-- TASK PROMPT --
Report every line from the material that contains the word "vehicles".

---------------

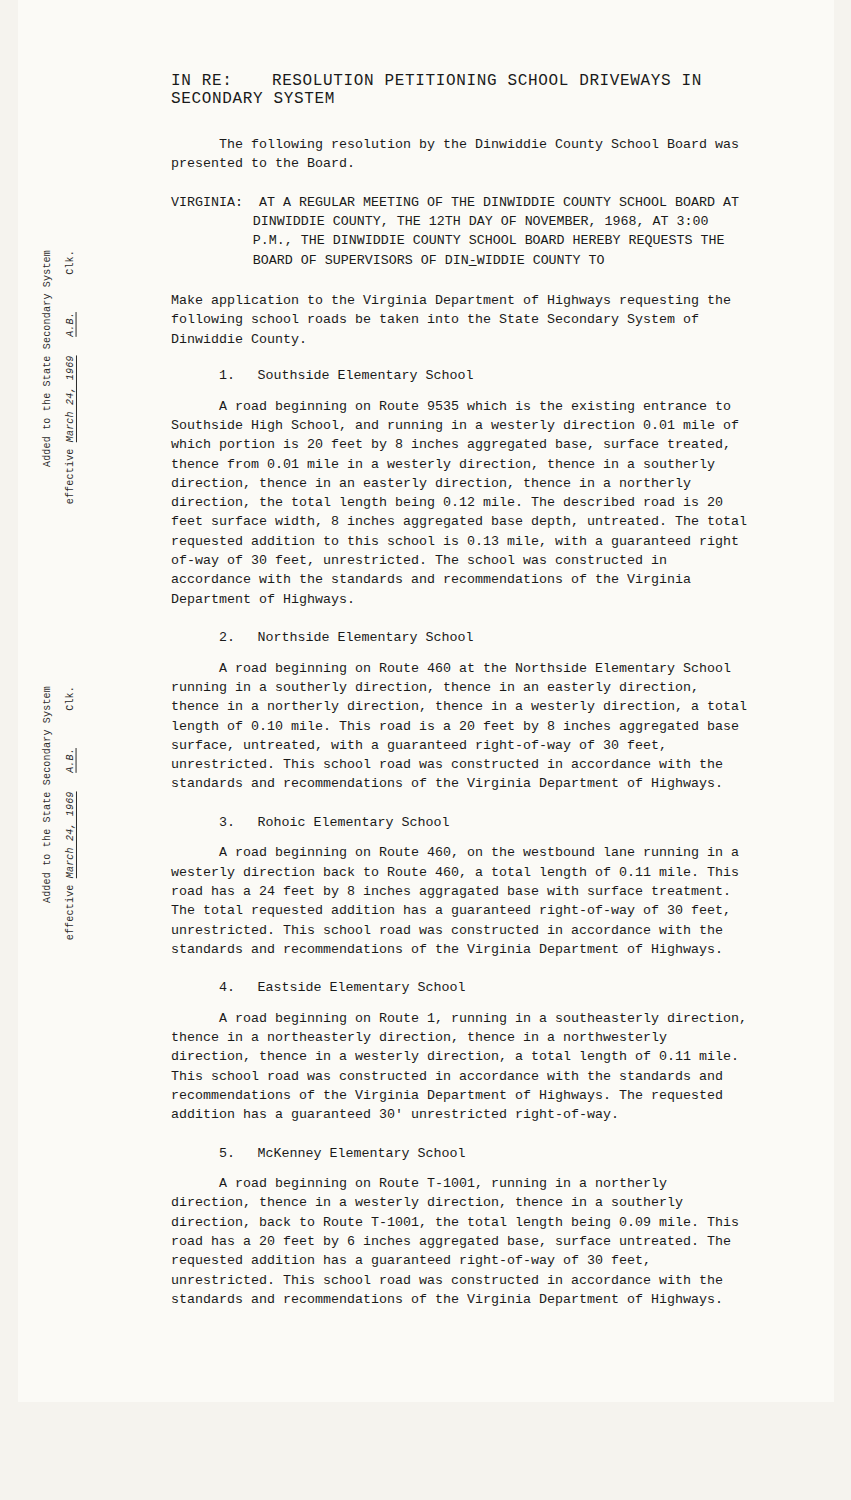Added to the State Secondary System effective March 24, 1969 A.B. Clk.
Added to the State Secondary System effective March 24, 1969 A.B. Clk.
IN RE: RESOLUTION PETITIONING SCHOOL DRIVEWAYS IN SECONDARY SYSTEM
The following resolution by the Dinwiddie County School Board was presented to the Board.
VIRGINIA: AT A REGULAR MEETING OF THE DINWIDDIE COUNTY SCHOOL BOARD AT DINWIDDIE COUNTY, THE 12TH DAY OF NOVEMBER, 1968, AT 3:00 P.M., THE DINWIDDIE COUNTY SCHOOL BOARD HEREBY REQUESTS THE BOARD OF SUPERVISORS OF DIN-WIDDIE COUNTY TO
Make application to the Virginia Department of Highways requesting the following school roads be taken into the State Secondary System of Dinwiddie County.
1. Southside Elementary School
A road beginning on Route 9535 which is the existing entrance to Southside High School, and running in a westerly direction 0.01 mile of which portion is 20 feet by 8 inches aggregated base, surface treated, thence from 0.01 mile in a westerly direction, thence in a southerly direction, thence in an easterly direction, thence in a northerly direction, the total length being 0.12 mile. The described road is 20 feet surface width, 8 inches aggregated base depth, untreated. The total requested addition to this school is 0.13 mile, with a guaranteed right of-way of 30 feet, unrestricted. The school was constructed in accordance with the standards and recommendations of the Virginia Department of Highways.
2. Northside Elementary School
A road beginning on Route 460 at the Northside Elementary School running in a southerly direction, thence in an easterly direction, thence in a northerly direction, thence in a westerly direction, a total length of 0.10 mile. This road is a 20 feet by 8 inches aggregated base surface, untreated, with a guaranteed right-of-way of 30 feet, unrestricted. This school road was constructed in accordance with the standards and recommendations of the Virginia Department of Highways.
3. Rohoic Elementary School
A road beginning on Route 460, on the westbound lane running in a westerly direction back to Route 460, a total length of 0.11 mile. This road has a 24 feet by 8 inches aggragated base with surface treatment. The total requested addition has a guaranteed right-of-way of 30 feet, unrestricted. This school road was constructed in accordance with the standards and recommendations of the Virginia Department of Highways.
4. Eastside Elementary School
A road beginning on Route 1, running in a southeasterly direction, thence in a northeasterly direction, thence in a northwesterly direction, thence in a westerly direction, a total length of 0.11 mile. This school road was constructed in accordance with the standards and recommendations of the Virginia Department of Highways. The requested addition has a guaranteed 30' unrestricted right-of-way.
5. McKenney Elementary School
A road beginning on Route T-1001, running in a northerly direction, thence in a westerly direction, thence in a southerly direction, back to Route T-1001, the total length being 0.09 mile. This road has a 20 feet by 6 inches aggregated base, surface untreated. The requested addition has a guaranteed right-of-way of 30 feet, unrestricted. This school road was constructed in accordance with the standards and recommendations of the Virginia Department of Highways.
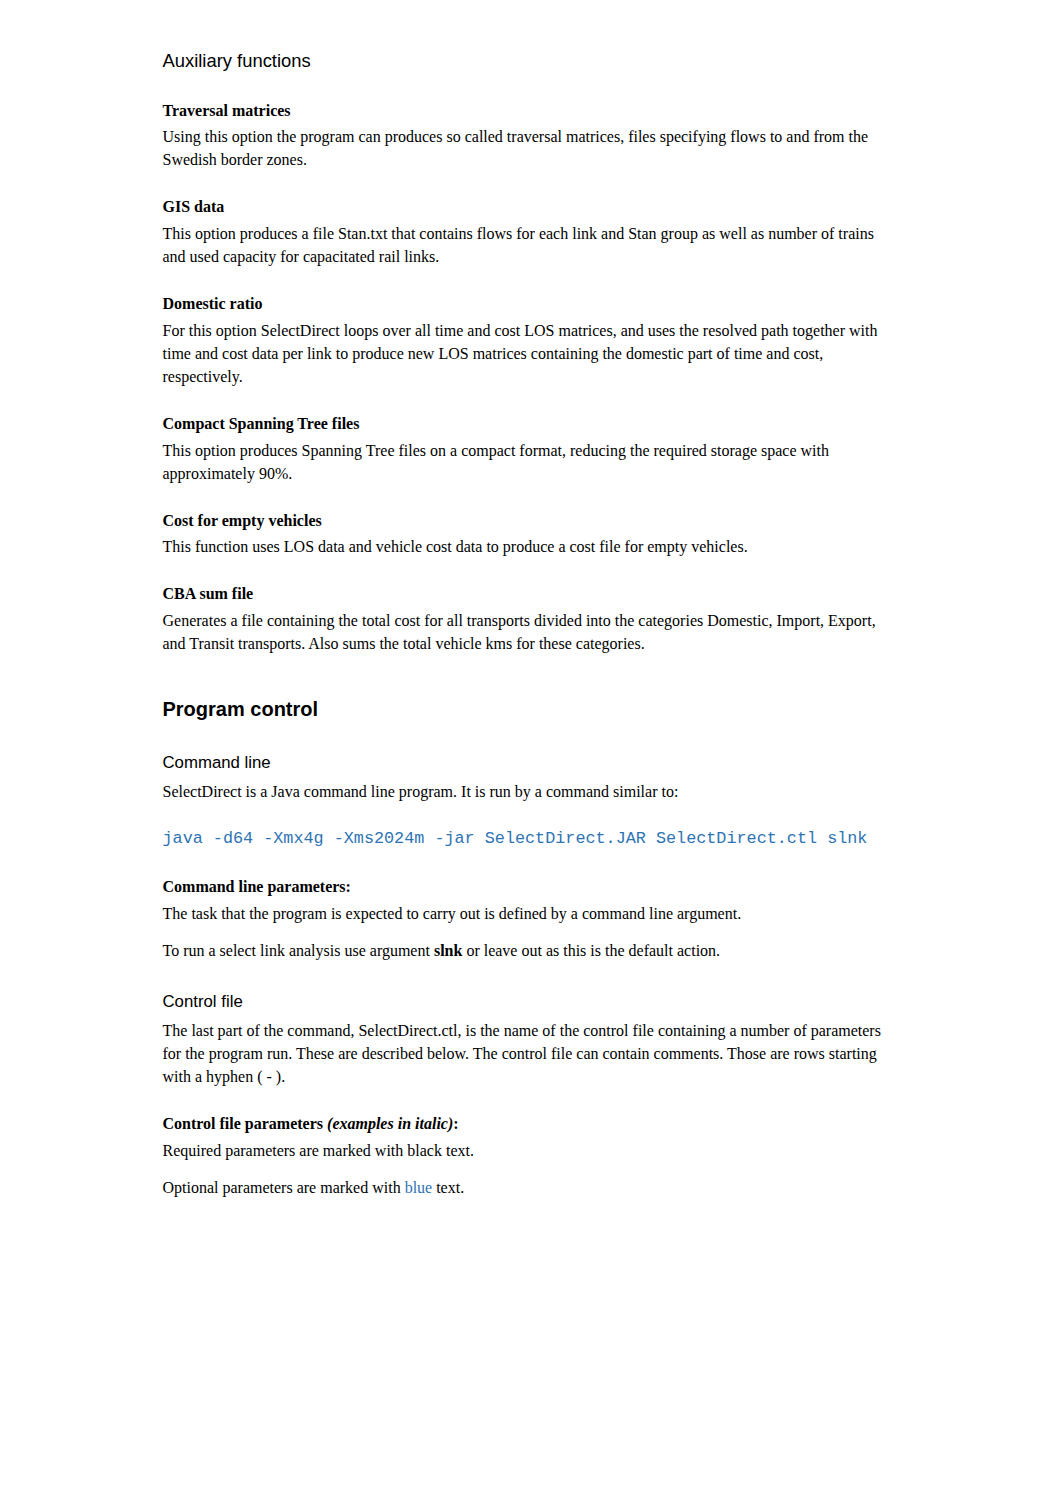Auxiliary functions
Traversal matrices
Using this option the program can produces so called traversal matrices, files specifying flows to and from the Swedish border zones.
GIS data
This option produces a file Stan.txt that contains flows for each link and Stan group as well as number of trains and used capacity for capacitated rail links.
Domestic ratio
For this option SelectDirect loops over all time and cost LOS matrices, and uses the resolved path together with time and cost data per link to produce new LOS matrices containing the domestic part of time and cost, respectively.
Compact Spanning Tree files
This option produces Spanning Tree files on a compact format, reducing the required storage space with approximately 90%.
Cost for empty vehicles
This function uses LOS data and vehicle cost data to produce a cost file for empty vehicles.
CBA sum file
Generates a file containing the total cost for all transports divided into the categories Domestic, Import, Export, and Transit transports. Also sums the total vehicle kms for these categories.
Program control
Command line
SelectDirect is a Java command line program. It is run by a command similar to:
java -d64 -Xmx4g -Xms2024m -jar SelectDirect.JAR SelectDirect.ctl slnk
Command line parameters:
The task that the program is expected to carry out is defined by a command line argument.
To run a select link analysis use argument slnk or leave out as this is the default action.
Control file
The last part of the command, SelectDirect.ctl, is the name of the control file containing a number of parameters for the program run. These are described below. The control file can contain comments. Those are rows starting with a hyphen ( - ).
Control file parameters (examples in italic):
Required parameters are marked with black text.
Optional parameters are marked with blue text.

---------------

-- ANSWER BOX --
Cost for empty vehicles
This function uses LOS data and vehicle cost data to produce a cost file for empty vehicles.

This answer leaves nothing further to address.